View More*Spoiler/plot- 1951, Pier 23, The famous detective, O'Brien gets mixed up with crooked wrestling referee, an equally corrupt area owner, and a murderous wrestler over some lost prize money stolen and hid away. Second O'Brien case involves a murdered cop, and a ultimate film noir major element a double-crossing 'dame' play for keeps.*Special Stars- Huge Beaumont plays hard bitten detective Dennis O'Brien. Mike Mazuki plays the grappler wrestler baddie. Ann Savage plays the fem-fatal in the second case.*Theme- Life can throw you some curves and some of them are on a bad tempered dame.*Based on- Radio play of Louis Morheim.*Trivia/location/goofs- Takes place in San Francisco. Some lost seldom seen film noir of the early 50's.
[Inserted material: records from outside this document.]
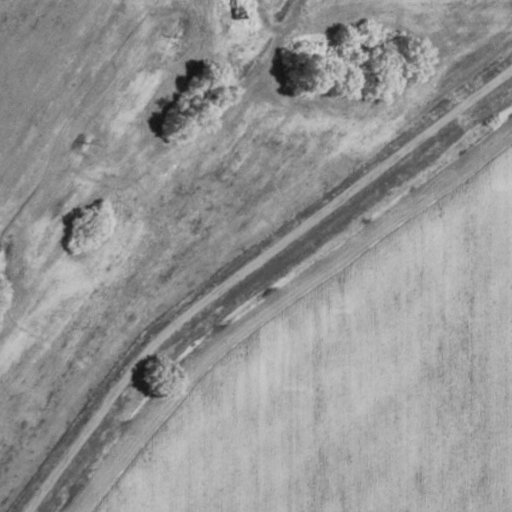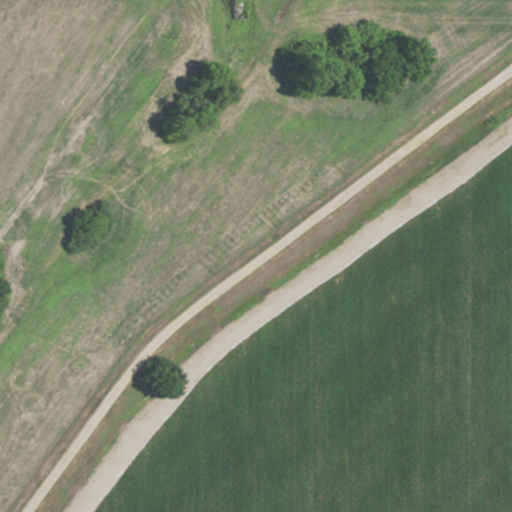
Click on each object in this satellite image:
building: (237, 8)
road: (140, 162)
road: (245, 267)
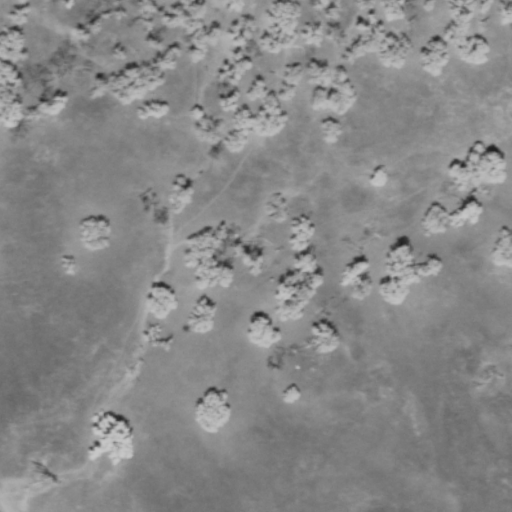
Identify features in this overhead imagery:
road: (4, 506)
DVD has some nice special features on film noir.*Emotion- A fun and quick paced detective film in the noir style. Interesting to see and hear the dead-pan but colorful dialog of the detective story. Very reminiscent of TV's fast talking cynical SGT. Joe Friday of "Dragnet'. Lovely to see some of the ladies of these stories get some real meaty roles for them to chew-up-the-scenery over. Fun to see early film of the consummate late 50's TV's sitcom calm dad, Huge Beaumont play another wise-guy character role not seen before but thoroughly enjoyable to watch.